The new Wind Generator


Most of the preparations complete we had some time in hand to enjoy our surroundings.  Puerto de Mogan is a lovely town, which though its mainstay is the tourism industry it seems to have retained some of its charm and character and not turn into a soulless string of all-inclusive hotels like other towns along the coast.  Most of the tourists are German, Scandinavian and Irish, and there is a relaxed feel about the place.  The streets around the marina had pretty white washed buildings edged with different colours, with bougainvillea and hibiscus overflowing over the pavements and roofs.  It was a lovely place to celebrate my birthday.  We went out for a tasty meal at one of the marina side restaurants, and for pudding James baked me a birthday cake.  The cake contained all my favourite ingredients and was delicious!  James was also sweet enough to remember that I was 29………..again…(I know it looks burnt, but baking in a boat oven is a bit of a black art! J)


Puerto de Mogan

Amelia’s Birthday Cake


On my birthday itself I decided I wanted to go on the Yellow Submarine with which we shared a pontoon.  We had been watching it go in and out for a few days,  once I found out that it really dives under water it became one of those essential experiences!  It was sssoooo cool!  We boarded the submarine at the allotted time, and climbed down a hatch into the main chamber.  Here there were lots of benches on either side of the boat, facing a large circular window.  We picked a bench closest to the escape hatch, and sat back to admire the view.  The submarine drove off still surfaced (with no safety brief or anything!), and once we were clear of the harbour started to dive underwater.  I could feel the boat pitch forward, and we watched on a little TV screen the boat get swallowed up by the sea, surrounded by bubbles.  We could see right into the captain’s steering console, where he had a massive forward looking window and lots of perplexing switches and buttons.  My engineer’s eye notices lots of red lights and alarms, but like a true user the captain was ignoring them all!  Followed the seabed for a while, and then came to a wrecked fishing boat.  The submarine drove around the wreck, allowing people on both sides to get a look.  There were loads of fish around the wreck, and through the gloom we managed to spot a few we recognised.  We then drove around the wreck of a tug boat.  45 minutes later we were back at the dock side.  It was a great, and totally unusual experience. (and my first time in a dived submarine!
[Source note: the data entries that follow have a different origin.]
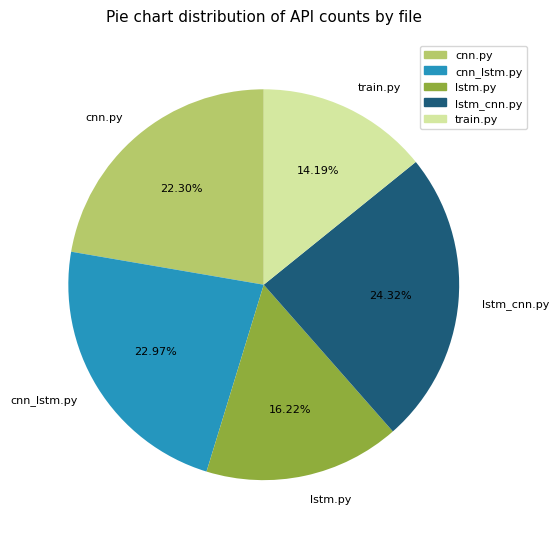

Does any single category account for the majority?

No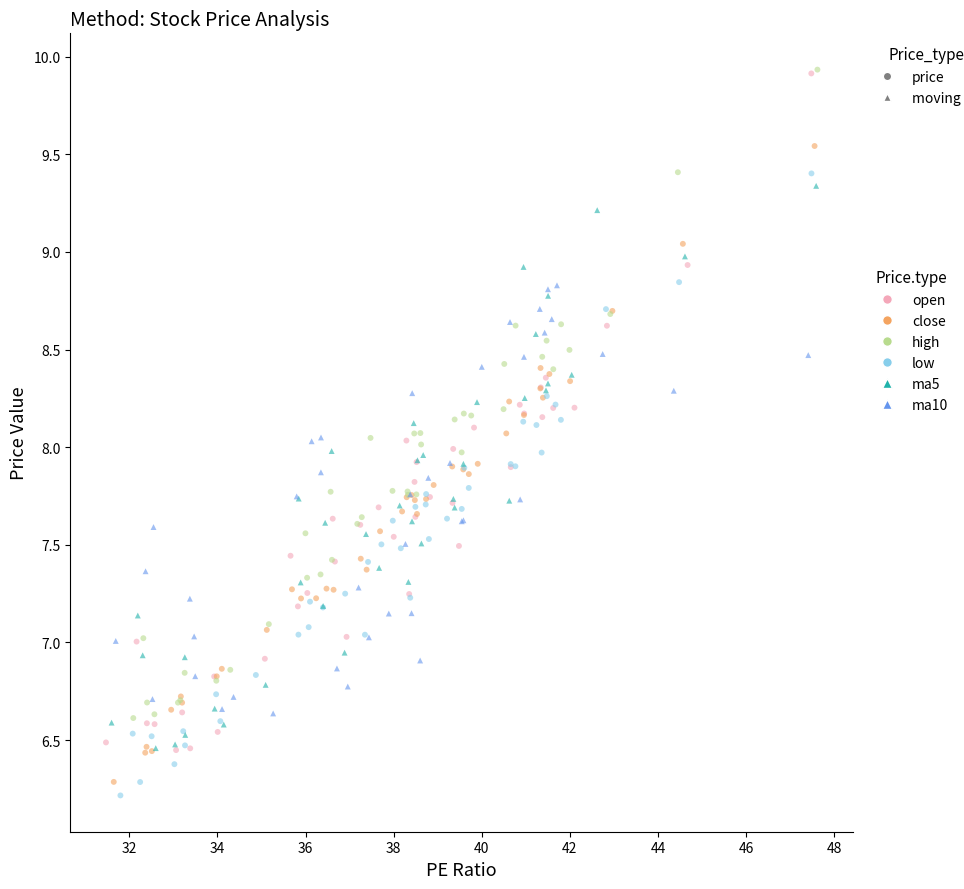

Which series has the widest spread of Y values?

open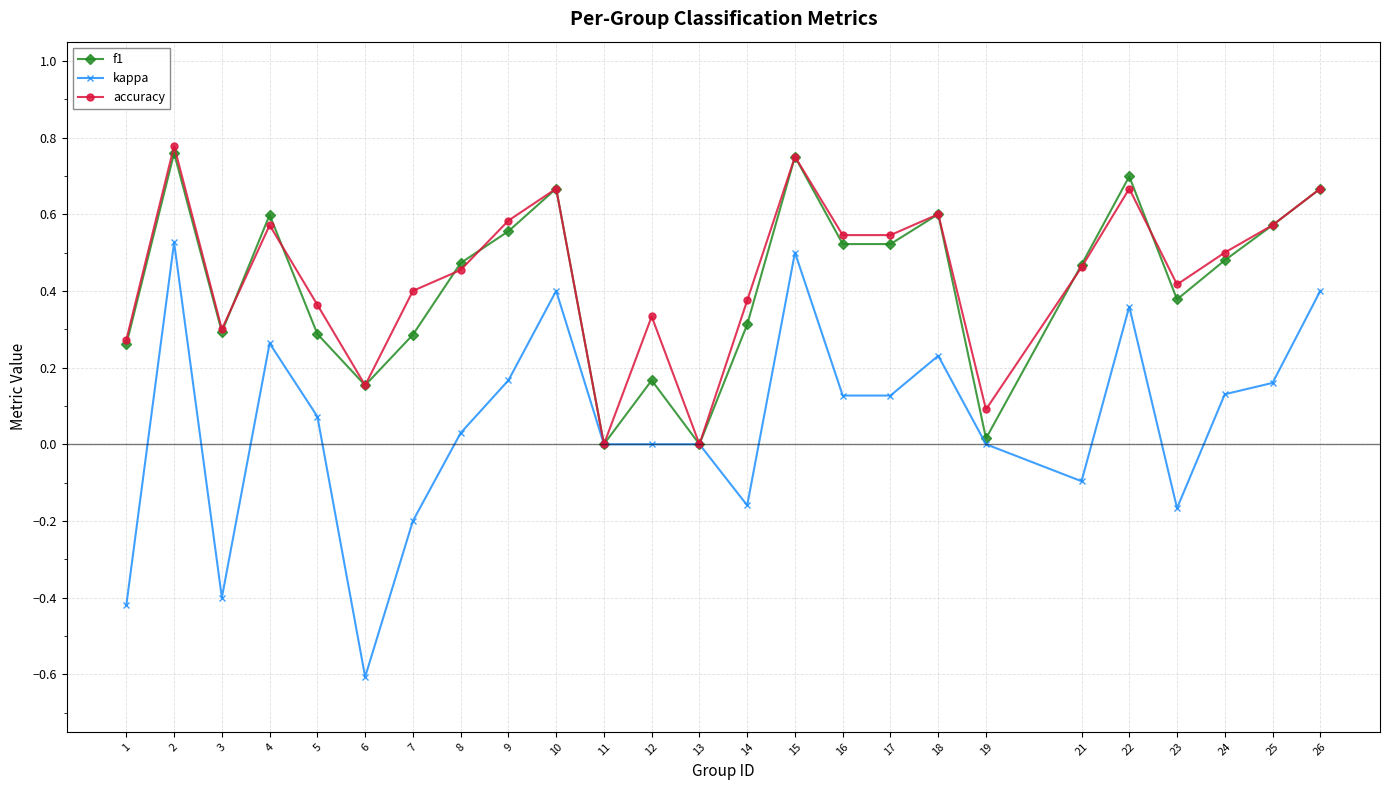

What is the minimum value shown in the chart?

-0.6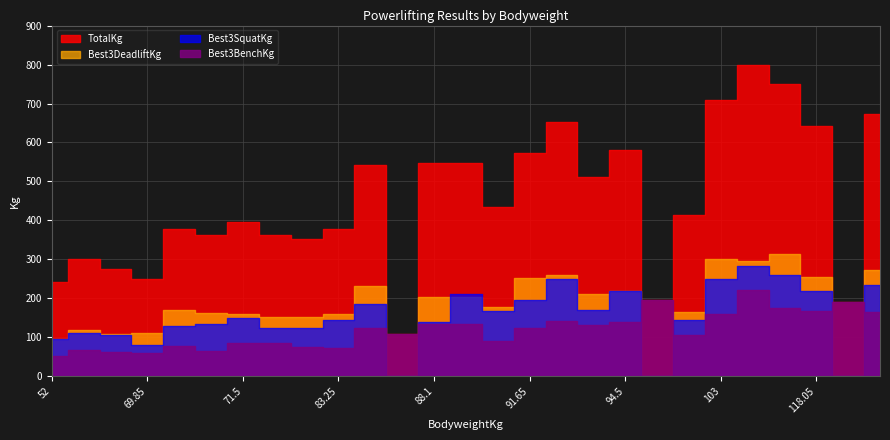

After their last crossing, which series has the higher values: Best3SquatKg or Best3DeadliftKg?

Best3DeadliftKg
J)



Yellow Submarine

Captain’s Console


To continue on the water theme we decided to go for a birthday kayak and explore some of the cliffs near the harbour.  There were lots of caves in the rocks, but the large onshore swell meant that we only went into the really big one.   We also found a small blowhole that looked inconspicuous at first, until a big wave filled it and then there was a mighty roar as it sprayed out all the water inside.  It was really hot while we were kayaking so we didn’t stay out too long.  However, we left the kayak out to dry in the evening then we had a huge rainfall that drenched everything!  A wet end to a perfect birthday!